Vragen van het lid Van Nispen (SP) aan de Minister van Justitie en Veiligheid over
het bericht «Het rommelt in de straffabrieken van het OM» (ingezonden 5 december 2018).
Mededeling van Minister Grapperhaus (Justitie en Veiligheid) (ontvangen 15 januari
2019).
Vraag 1
Heeft u kennisgenomen van het onderzoek uit het NRC-artikel, waaruit blijkt dat het
openbaar ministerie (OM) onterecht straffen uitdeelt? Zo ja, bent u geschrokken door
dit nieuws?1
Vraag 2
Kloppen de genoemde cijfers in het NRC-artikel wat betreft het aantal zaken dat is
afgedaan met een strafbeschikking waarbij de schuld van een verdachte niet adequaat
is vastgesteld? Hoe verklaart u deze aantallen?
Vraag 3
Wat is uw reactie op de in het NRC-artikel genoemde casussen, waaruit blijkt dat er
soms straffen voor het verkeerde feit zijn opgelegd door het OM? Hoe heeft dit kunnen
gebeuren en vindt u dit acceptabel?
Vraag 4
Is het u bekend in hoeveel gevallen, sinds het begin van het werken met de strafbeschikking,
de schuld van een verdachte niet adequaat is vastgesteld door het OM of zelfs straffen
zijn opgelegd voor het verkeerde feit? Zo ja, om hoeveel gevallen gaat het? Zo nee,
bent u bereid dit te onderzoeken?
Vraag 5
Wat vindt u van de stellingname dat het OM zich verdedigt met de argumentatie dat
er niet per se sprake is van een onterechte bestraffing maar dat de gegevens van het
NRC slechts aangeven dat er over een bepaalde zaak ook anders gedacht zou kunnen worden?
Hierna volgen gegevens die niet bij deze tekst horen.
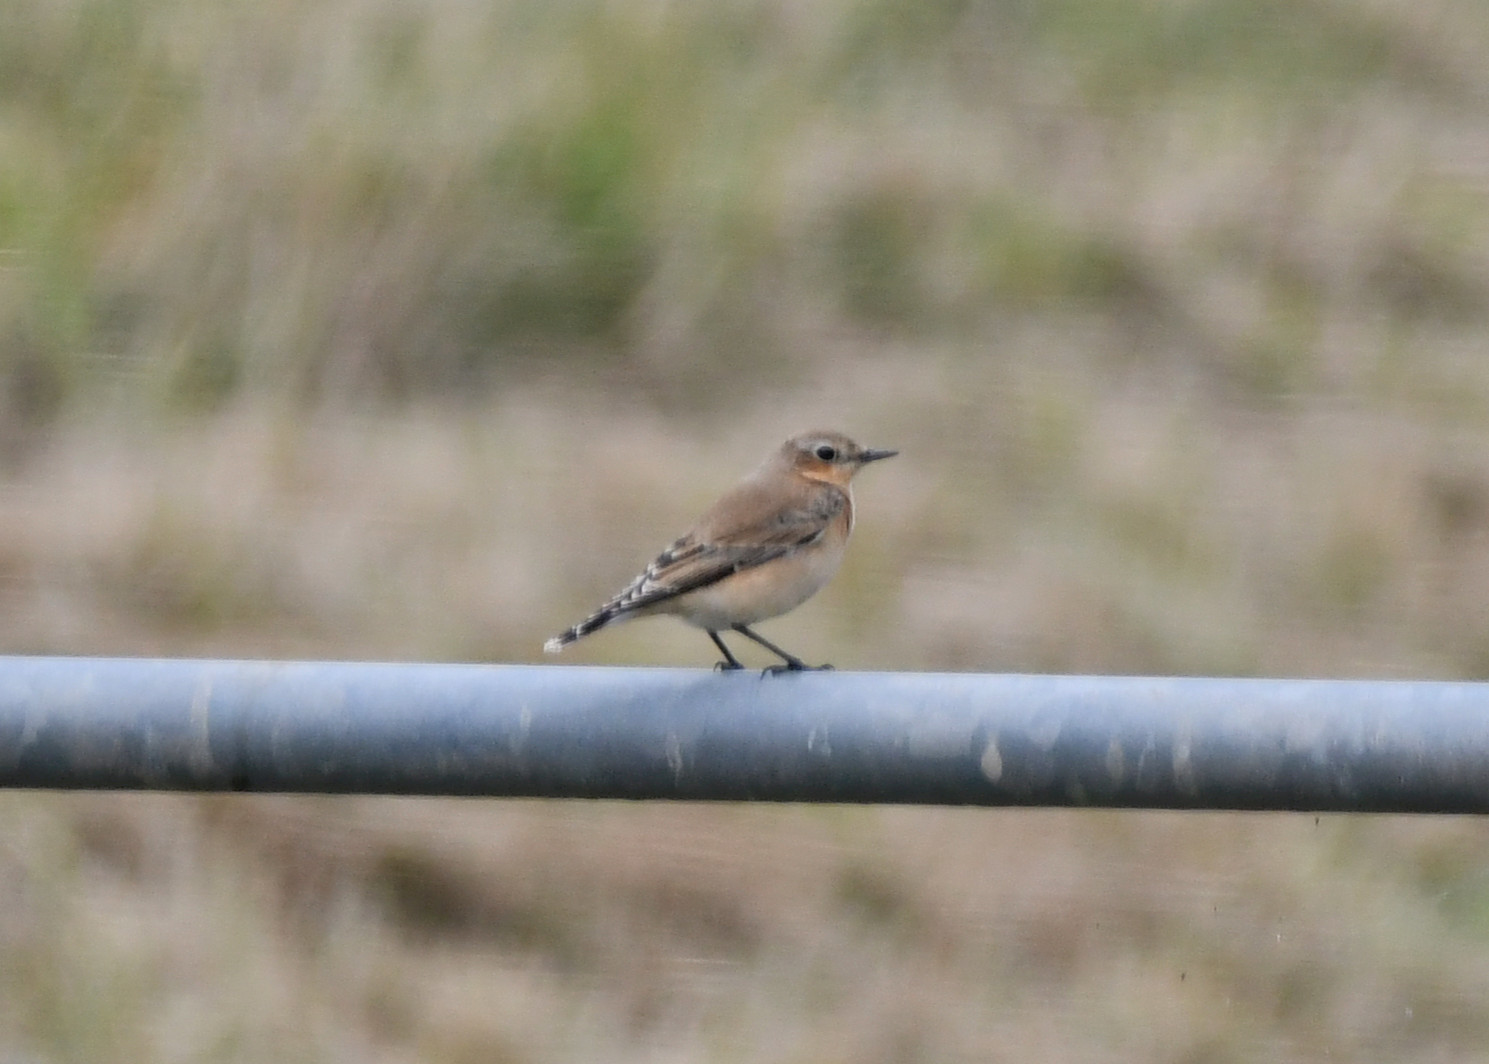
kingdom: Animalia
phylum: Chordata
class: Aves
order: Passeriformes
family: Muscicapidae
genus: Oenanthe
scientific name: Oenanthe oenanthe
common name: Northern wheatear
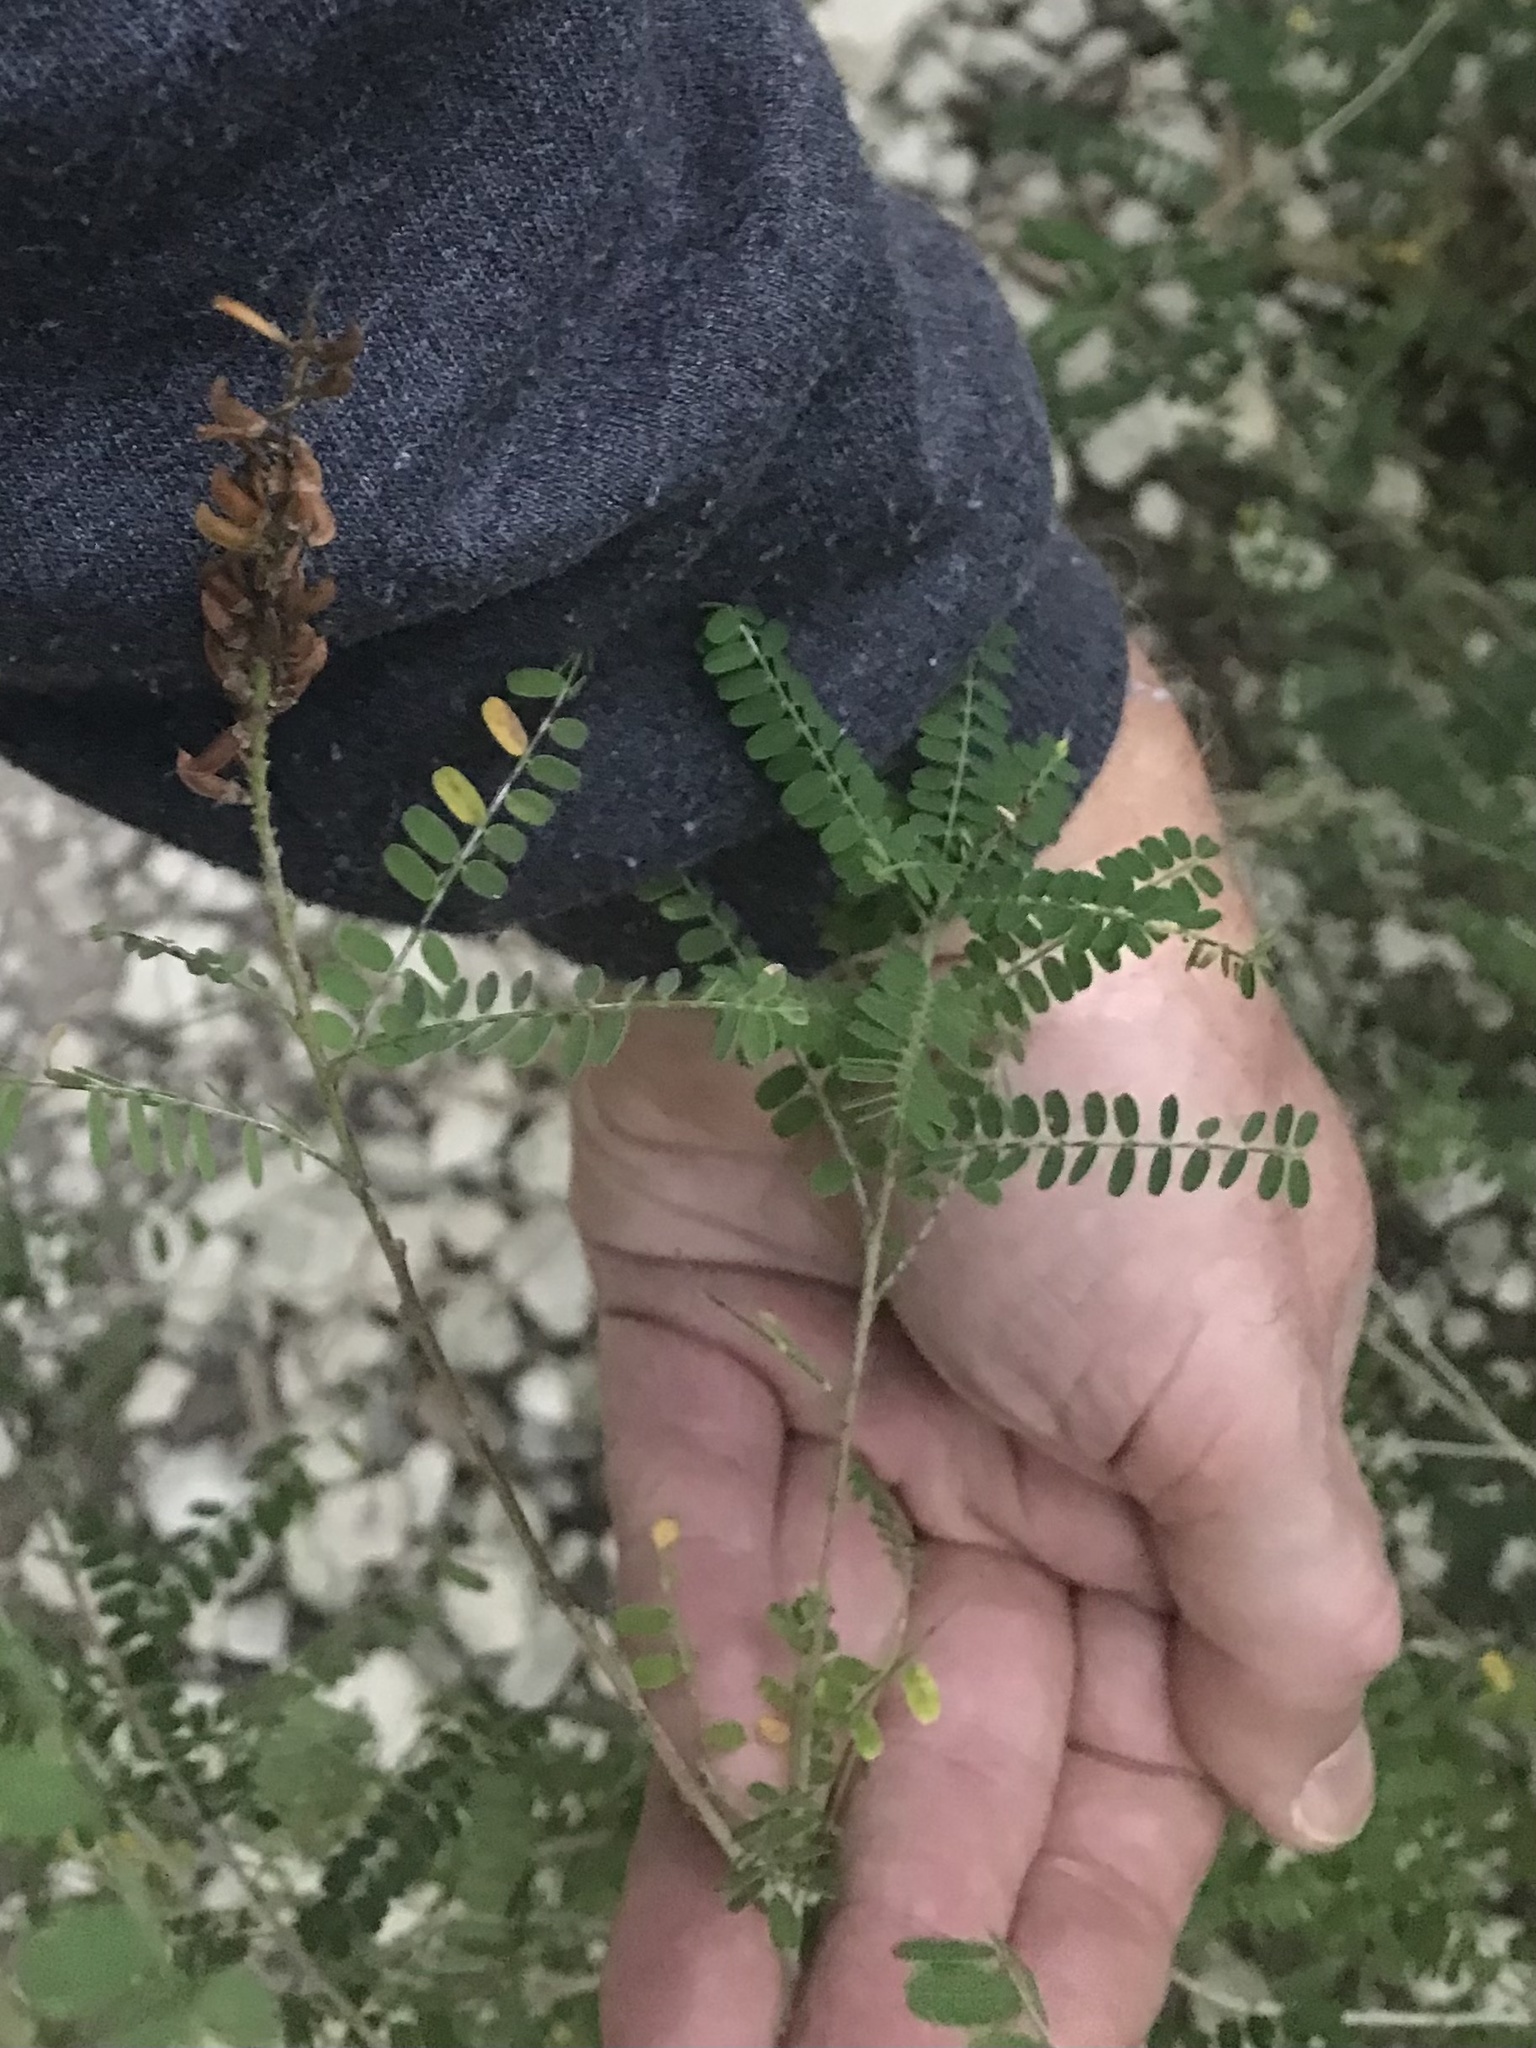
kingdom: Plantae
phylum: Tracheophyta
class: Magnoliopsida
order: Fabales
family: Fabaceae
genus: Eysenhardtia
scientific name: Eysenhardtia texana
Vindt u deze werkwijze wenselijk en getuigen van voldoende zorgvuldigheid? Zo ja,
waarom? Zo nee, wat gaat u hier tegen doen?
Vraag 6
Klopt het, dat er soms geen dossiers worden bijgehouden door het OM en het bewijs
waarop de strafbeschikking is gebaseerd, dus niet is terug te vinden? Zo ja, vindt
u dit ook uitermate zorgelijk? Zo nee, waarom wordt dit dan toch geschreven in het
reeds aangehaalde NRC-artikel?
Vraag 7
Klopt het, dat als een strafbeschikking aan de rechter wordt voorgelegd, de rechter
uiteindelijk maar in een derde van de gevallen de straf handhaaft die het OM had opgelegd?
Wat vindt u van deze cijfers? Rechtvaardigen deze cijfers een onafhankelijk onderzoek
naar het omgaan met de strafbeschikking door het OM? Zo ja, wanneer kunnen wij dit
onderzoek verwachten? Zo nee, waarom niet?
Vraag 8
Klopt het, dat er strafbeschikkingen worden uitgedeeld zonder motivering? Acht u dit
in lijn met de eisen van zorgvuldigheid die men mag verwachten bij een dusdanig verstrekkend
middel? Zo ja, waarom?
Vraag 9
Klopt het, dat twee parketten in 2016 en 2017 dusdanig grote achterstanden hadden
dat officieren van justitie samen met de rechtbanken zogenoemde «veegzittingen» organiseerden
teneinde het OM in tientallen zaken niet-ontvankelijk te verklaren? Wat vindt u van
deze gang van zaken?
Vraag 10
Bent u bereid te kijken naar de leesbaarheid en de duidelijkheid van de brieven die
het Centraal Justitieel Incassobureau verstuurd? Zo nee, waarom niet?
Vraag 11
Bent u bereid, in ieder geval tot er orde op zaken is gesteld, er voor te zorgen dat
gestopt wordt met het opleggen van strafbeschikkingen door het OM? Zo nee, waarom
niet?
Mededeling
Hierbij deel ik u mede dat de schriftelijke vragen van het lid Van Nispen (SP) van
uw Kamer aan de Minister van Justitie en Veiligheid over het bericht «Het rommelt
in de straffabrieken van het OM» (ingezonden 5 december 2018) niet binnen de gebruikelijke
termijn kunnen worden beantwoord, aangezien nog niet alle benodigde informatie is
ontvangen.
Ik streef ernaar de vragen zo spoedig mogelijk te beantwoorden.